--- PROBLEM ---
Both ends included, set down the lines from the line containing "teknis dan politik." through the last line of the records below, without pictures.

Saved data entries:

------------

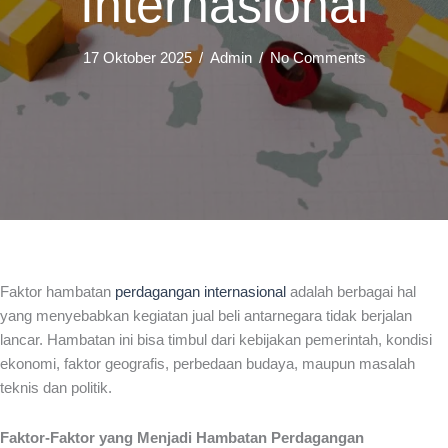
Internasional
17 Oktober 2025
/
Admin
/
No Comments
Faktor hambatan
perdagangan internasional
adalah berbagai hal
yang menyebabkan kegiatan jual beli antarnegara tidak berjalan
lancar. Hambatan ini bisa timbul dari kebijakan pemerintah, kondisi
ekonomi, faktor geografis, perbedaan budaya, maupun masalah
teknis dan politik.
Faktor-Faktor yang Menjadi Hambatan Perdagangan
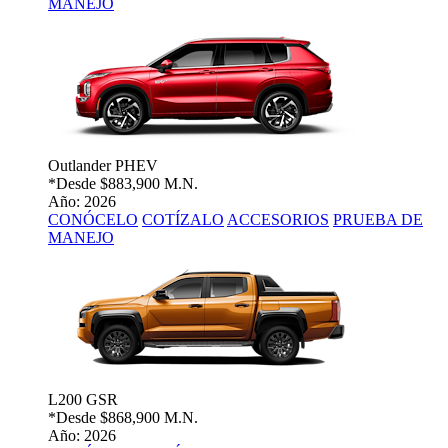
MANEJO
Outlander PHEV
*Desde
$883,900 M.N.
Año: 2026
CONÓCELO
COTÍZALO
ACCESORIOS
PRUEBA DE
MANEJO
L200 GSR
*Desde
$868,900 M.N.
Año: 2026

------------

--- ANSWER BOX ---
teknis dan politik.
Faktor-Faktor yang Menjadi Hambatan Perdagangan
MANEJO
Outlander PHEV
*Desde
$883,900 M.N.
Año: 2026
CONÓCELO
COTÍZALO
ACCESORIOS
PRUEBA DE
MANEJO
L200 GSR
*Desde
$868,900 M.N.
Año: 2026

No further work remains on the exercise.